I welcome the comments about the importance of the city region deals; they are important. I would not want to underestimate the importance of the guarantee given by the Chancellor that European funding will go on until the point at which we leave the European Union. I am grateful that that has been recognised by some Members.
On Wales’s involvement in the negotiations, we should take some comfort from the fact that there is an ongoing engagement process from the Wales Office and across Government. The Secretary of State for Exiting the European Union and the Secretary of State responsible for foreign investment have been to Wales, so the engagement is there. In addition, cross-Government committees have been set up to ensure that the voices of the Northern Ireland Assembly, the Scottish Parliament and the Welsh Assembly are heard. I have sat on those committees, and I say to the spokesman for the Scottish National party, the hon. Member for East Renfrewshire (Kirsten Oswald), that the contributions made in those committees by members of the Scottish national Government in Edinburgh have been incredibly constructive and positive. Of course there are differences, but the efforts to create a structure that allows all the Parliaments and nations of the UK to contribute to this discussion are very important.
It is only fair to respond to the questions asked by the hon. Member for Ogmore. It is fair to say that we have offered guarantees on European funding up until the point of exit from the European Union. The questions on funding after our exit from the European Union also relate to what we would qualify for after our exit from the European Union. That still needs to be looked at and considered carefully. I am unable to give any assurances on that issue at this point in time; indeed, it would be irresponsible of me to do so.
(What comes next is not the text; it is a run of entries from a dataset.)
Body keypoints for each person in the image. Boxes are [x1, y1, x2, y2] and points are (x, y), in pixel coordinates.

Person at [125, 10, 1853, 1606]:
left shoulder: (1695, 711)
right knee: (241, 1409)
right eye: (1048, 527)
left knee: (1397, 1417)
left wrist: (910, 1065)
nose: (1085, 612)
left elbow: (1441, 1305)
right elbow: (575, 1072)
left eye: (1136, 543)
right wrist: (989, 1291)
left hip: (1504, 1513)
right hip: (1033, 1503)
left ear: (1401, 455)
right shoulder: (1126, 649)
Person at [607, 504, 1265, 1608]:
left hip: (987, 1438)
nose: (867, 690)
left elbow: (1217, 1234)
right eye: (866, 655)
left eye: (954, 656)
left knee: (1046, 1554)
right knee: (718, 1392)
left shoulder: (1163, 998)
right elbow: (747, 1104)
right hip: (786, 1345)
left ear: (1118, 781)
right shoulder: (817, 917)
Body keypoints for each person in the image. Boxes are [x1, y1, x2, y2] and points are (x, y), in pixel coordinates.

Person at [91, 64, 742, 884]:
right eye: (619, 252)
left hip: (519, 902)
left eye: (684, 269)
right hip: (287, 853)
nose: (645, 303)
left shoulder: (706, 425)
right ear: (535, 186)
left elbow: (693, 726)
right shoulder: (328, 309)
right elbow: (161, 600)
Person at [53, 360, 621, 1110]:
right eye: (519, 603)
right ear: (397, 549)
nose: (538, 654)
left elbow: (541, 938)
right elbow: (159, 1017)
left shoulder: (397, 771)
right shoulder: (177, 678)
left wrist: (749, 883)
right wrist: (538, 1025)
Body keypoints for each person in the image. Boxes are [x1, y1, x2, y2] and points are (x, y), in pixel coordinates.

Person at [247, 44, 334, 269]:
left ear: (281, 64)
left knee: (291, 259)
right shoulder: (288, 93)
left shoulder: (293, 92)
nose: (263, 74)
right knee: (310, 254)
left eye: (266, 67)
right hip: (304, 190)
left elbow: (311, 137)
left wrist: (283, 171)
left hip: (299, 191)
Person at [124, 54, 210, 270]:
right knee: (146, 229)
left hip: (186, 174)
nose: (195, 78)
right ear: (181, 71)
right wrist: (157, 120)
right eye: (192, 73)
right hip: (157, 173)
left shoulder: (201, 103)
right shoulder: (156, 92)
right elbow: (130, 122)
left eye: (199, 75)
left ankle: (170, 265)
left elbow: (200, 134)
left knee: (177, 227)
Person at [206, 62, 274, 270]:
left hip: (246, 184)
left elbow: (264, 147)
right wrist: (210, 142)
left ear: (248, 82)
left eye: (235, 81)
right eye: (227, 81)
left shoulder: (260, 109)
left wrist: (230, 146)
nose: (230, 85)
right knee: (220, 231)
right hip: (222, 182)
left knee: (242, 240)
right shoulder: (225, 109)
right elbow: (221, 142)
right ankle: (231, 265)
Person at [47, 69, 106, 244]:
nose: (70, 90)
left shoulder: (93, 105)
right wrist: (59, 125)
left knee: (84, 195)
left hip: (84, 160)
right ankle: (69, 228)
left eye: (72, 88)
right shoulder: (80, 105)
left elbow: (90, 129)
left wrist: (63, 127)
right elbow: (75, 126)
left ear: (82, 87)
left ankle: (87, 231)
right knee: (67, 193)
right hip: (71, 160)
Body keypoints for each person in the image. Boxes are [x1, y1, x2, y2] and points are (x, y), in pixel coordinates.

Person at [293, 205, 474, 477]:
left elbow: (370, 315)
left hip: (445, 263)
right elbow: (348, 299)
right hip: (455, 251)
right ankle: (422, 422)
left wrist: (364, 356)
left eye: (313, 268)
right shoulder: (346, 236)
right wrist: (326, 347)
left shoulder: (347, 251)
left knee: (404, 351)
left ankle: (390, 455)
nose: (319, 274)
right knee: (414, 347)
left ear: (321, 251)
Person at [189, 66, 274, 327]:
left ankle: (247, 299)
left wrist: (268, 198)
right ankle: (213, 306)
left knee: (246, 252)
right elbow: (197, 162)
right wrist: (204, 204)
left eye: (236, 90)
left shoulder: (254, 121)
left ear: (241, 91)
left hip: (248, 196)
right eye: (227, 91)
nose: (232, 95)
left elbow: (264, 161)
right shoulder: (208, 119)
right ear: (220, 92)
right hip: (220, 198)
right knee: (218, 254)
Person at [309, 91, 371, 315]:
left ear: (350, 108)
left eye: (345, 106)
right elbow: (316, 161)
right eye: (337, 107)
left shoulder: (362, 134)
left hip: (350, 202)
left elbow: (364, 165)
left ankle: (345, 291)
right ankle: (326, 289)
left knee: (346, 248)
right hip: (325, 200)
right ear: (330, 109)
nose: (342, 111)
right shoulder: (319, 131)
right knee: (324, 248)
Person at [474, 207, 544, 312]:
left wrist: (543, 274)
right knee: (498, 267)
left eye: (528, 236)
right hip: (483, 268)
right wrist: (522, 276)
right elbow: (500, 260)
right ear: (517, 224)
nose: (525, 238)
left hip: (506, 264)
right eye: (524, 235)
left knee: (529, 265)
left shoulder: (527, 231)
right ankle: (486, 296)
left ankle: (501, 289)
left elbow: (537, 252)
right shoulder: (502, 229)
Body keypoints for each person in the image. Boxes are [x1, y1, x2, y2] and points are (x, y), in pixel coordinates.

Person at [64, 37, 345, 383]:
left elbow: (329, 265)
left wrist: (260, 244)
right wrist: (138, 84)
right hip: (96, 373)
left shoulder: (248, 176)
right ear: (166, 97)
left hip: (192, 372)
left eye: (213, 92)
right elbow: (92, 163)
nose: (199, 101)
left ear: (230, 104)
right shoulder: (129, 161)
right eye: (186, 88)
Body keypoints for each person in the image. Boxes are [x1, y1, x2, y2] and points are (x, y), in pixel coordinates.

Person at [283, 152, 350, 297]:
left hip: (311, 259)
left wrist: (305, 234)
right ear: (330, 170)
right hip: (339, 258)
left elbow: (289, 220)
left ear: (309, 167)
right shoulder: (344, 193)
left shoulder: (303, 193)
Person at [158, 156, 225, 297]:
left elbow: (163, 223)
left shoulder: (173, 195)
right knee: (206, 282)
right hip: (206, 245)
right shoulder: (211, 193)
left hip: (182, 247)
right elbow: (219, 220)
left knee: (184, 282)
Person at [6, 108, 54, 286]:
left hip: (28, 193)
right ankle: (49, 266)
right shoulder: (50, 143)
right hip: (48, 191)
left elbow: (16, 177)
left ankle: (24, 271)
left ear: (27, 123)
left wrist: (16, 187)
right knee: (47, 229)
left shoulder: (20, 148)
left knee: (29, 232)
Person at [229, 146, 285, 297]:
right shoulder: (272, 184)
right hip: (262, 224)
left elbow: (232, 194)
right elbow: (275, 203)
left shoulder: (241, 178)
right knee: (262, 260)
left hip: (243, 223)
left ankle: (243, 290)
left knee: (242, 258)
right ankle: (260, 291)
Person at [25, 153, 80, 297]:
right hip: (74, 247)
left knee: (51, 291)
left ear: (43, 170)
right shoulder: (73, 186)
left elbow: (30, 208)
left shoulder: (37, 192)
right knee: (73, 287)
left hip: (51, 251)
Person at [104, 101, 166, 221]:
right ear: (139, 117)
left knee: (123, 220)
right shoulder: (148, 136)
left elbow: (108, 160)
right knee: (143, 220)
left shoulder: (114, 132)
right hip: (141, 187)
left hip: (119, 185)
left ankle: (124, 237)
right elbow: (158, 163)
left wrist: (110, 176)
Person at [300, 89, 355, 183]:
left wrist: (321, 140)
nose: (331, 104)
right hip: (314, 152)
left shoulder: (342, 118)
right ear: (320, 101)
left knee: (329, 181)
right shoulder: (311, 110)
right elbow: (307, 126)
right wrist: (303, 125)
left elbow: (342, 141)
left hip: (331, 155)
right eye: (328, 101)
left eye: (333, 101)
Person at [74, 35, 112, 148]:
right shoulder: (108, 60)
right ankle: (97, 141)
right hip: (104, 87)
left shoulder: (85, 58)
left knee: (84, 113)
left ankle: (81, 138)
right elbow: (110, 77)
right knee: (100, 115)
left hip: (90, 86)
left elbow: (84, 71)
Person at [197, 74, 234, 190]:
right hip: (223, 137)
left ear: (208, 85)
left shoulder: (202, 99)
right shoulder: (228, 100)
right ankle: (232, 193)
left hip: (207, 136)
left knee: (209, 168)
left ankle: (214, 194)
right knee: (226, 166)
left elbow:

I was asked about skills, and there is an issue about that. We have had huge investments from European Union funds to support skills, but it is imperative to highlight that some degree of certainty is offered. In addition, I point the hon. Gentleman to the fantastic agreement between the UK Government and the Welsh Government in ensuring that there is a support structure in place for the apprenticeship levy; I hope that he welcomes that.
Another issue that has been highlighted is the triggering of article 50. Most, but not all, hon. Members on the Opposition Benches have supported the fact that there will be more information provided before we trigger article 50. Obviously, the Labour party has stated that it will support the triggering of article 50, and I welcome that development.
We are moving forward, and a detailed plan will be forthcoming, but it is important to stress again that the reason why we are not providing an ongoing running commentary is that we have an obligation to listen to the views of people in Wales and the rest of the United Kingdom. Hon. Members, especially those sitting on the Opposition Benches, ask for clarity; today I have heard a degree of difference in the calls for membership of the single market. For example, the hon. Member for Wrexham (Ian C. Lucas) highlighted that there are genuine concerns in his constituency and other parts of north-east Wales about migration. He will be aware that any efforts to deal with that issue would have an impact on our membership of the single market. That is a more subtle response than we have heard from some hon. Members.
Finally, on this desperate need for information, I fully accept that businesses in Wales need to know more. However, I share the concerns of the hon. Member for Dwyfor Meirionnydd (Liz Saville Roberts); I have had more correspondence relating to business rates than on this specific issue. We have the responsibility to do the right thing. I am confident that we will, and in February more information will be made available.
Motion lapsed (Standing Order No. 10(6)).
Sitting suspended for a Division in the House.